> **Task description**:
Exactly the lines from the one with "scroll(605, 314, up, 1)" through the end of the records below are needed, minus any pictures.

---

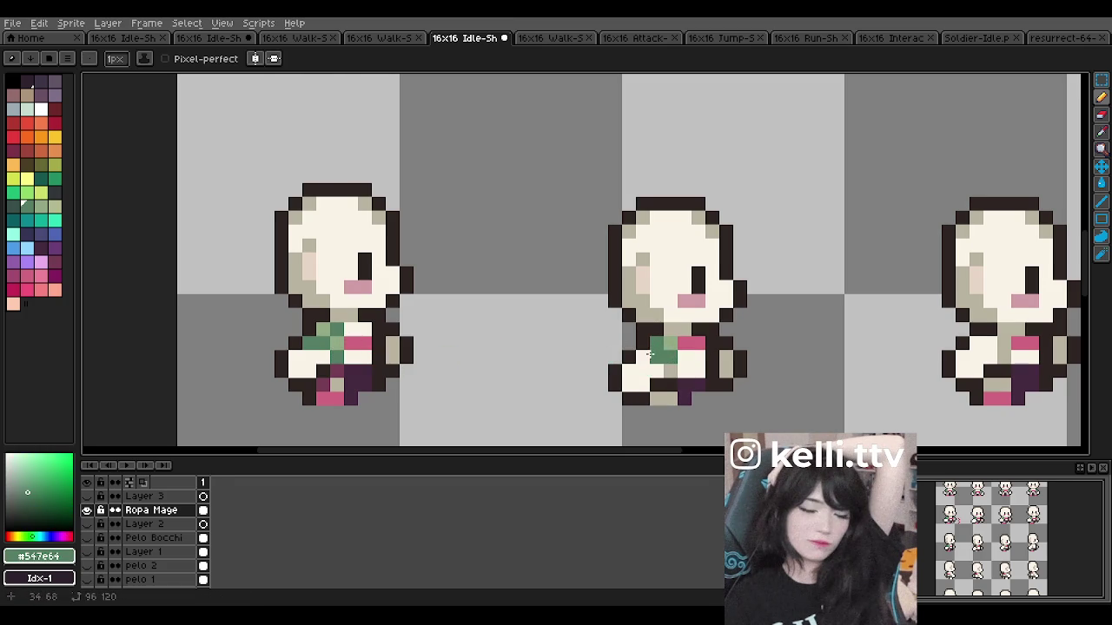
click(671, 372)
scroll(671, 365, down, 3)
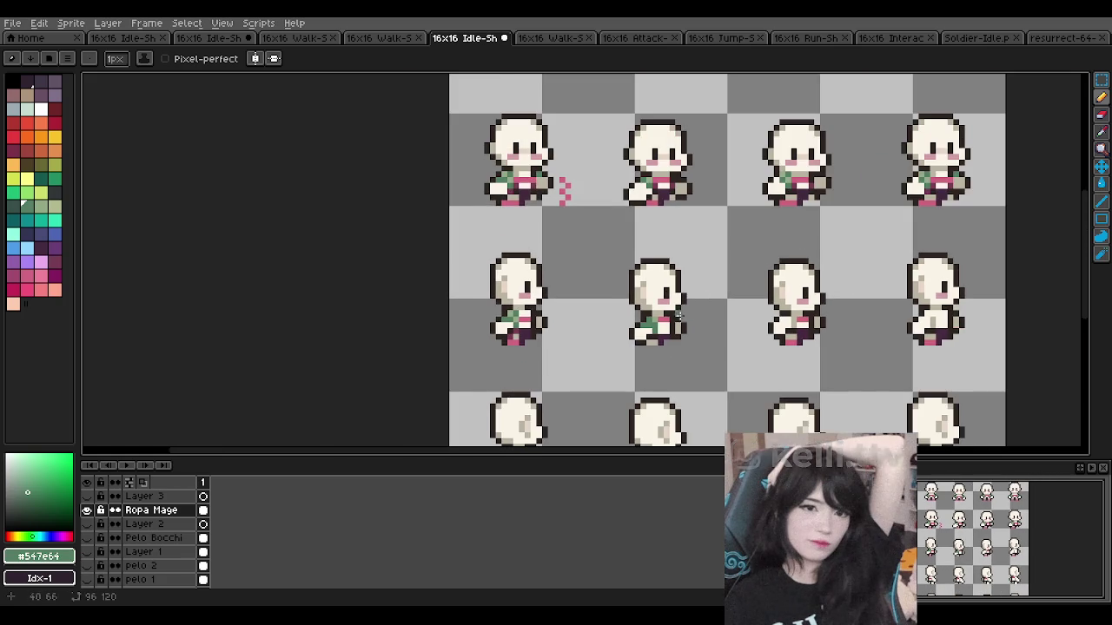
scroll(669, 320, up, 3)
Step: Add a light green pixel beside the middle sprite's collar and sample the outfit's dark purple
alt+click(292, 335)
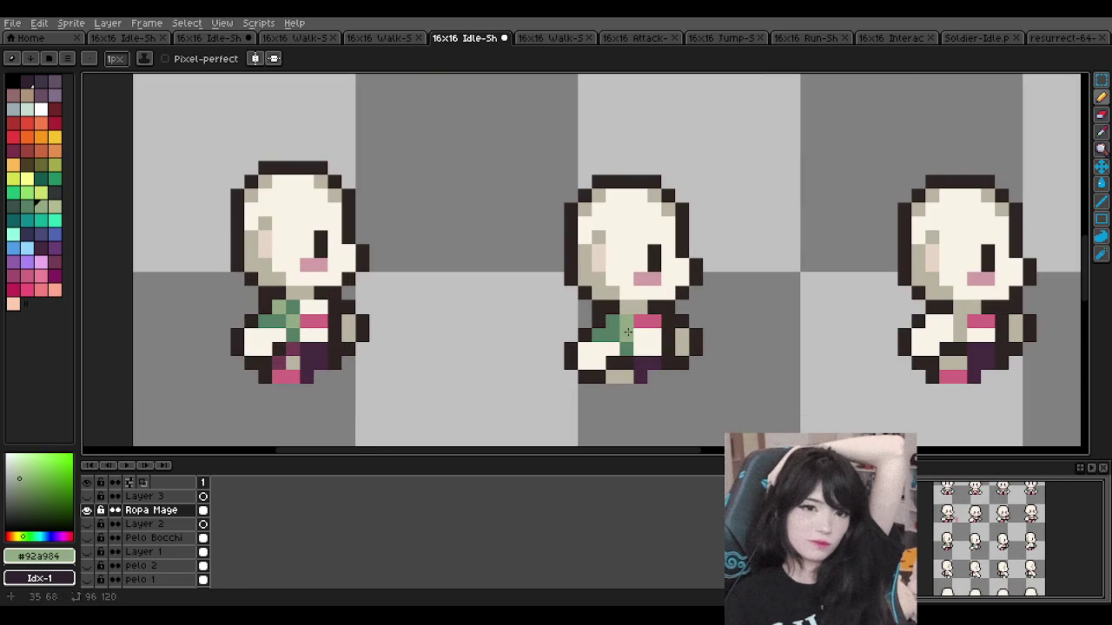
alt+click(280, 322)
alt+click(292, 321)
scroll(653, 310, down, 2)
scroll(654, 310, down, 2)
scroll(625, 313, up, 1)
scroll(613, 313, up, 1)
click(613, 313)
scroll(605, 314, up, 1)
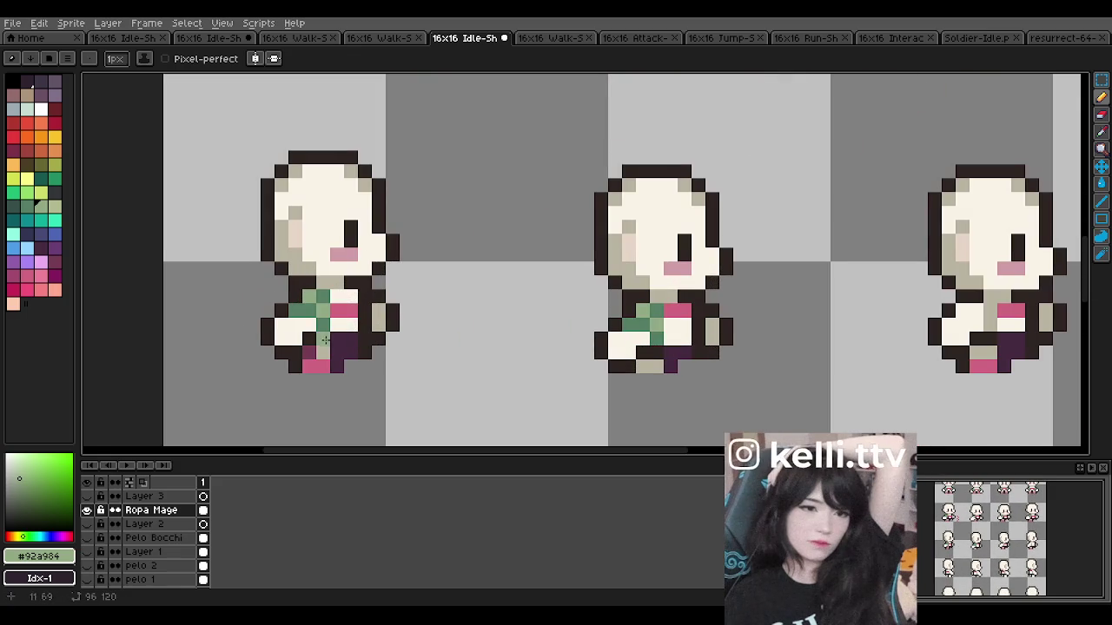
alt+click(655, 350)
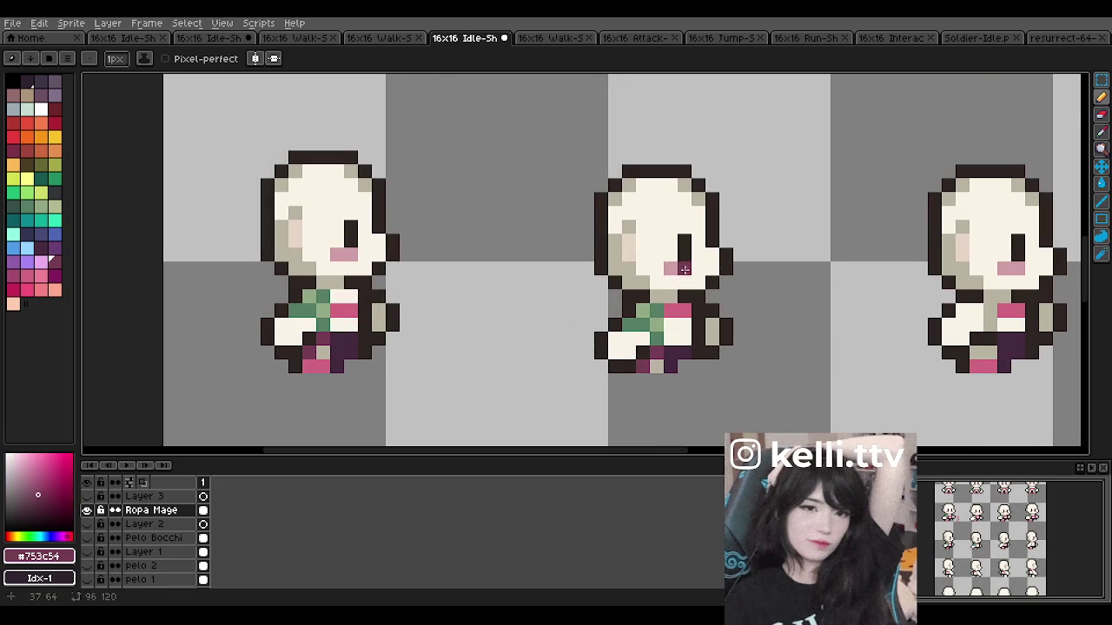
scroll(684, 269, down, 3)
scroll(683, 234, down, 2)
scroll(684, 235, up, 1)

---

> **Task answer**:
scroll(605, 314, up, 1)
alt+click(655, 350)
scroll(684, 269, down, 3)
scroll(683, 234, down, 2)
scroll(684, 235, up, 1)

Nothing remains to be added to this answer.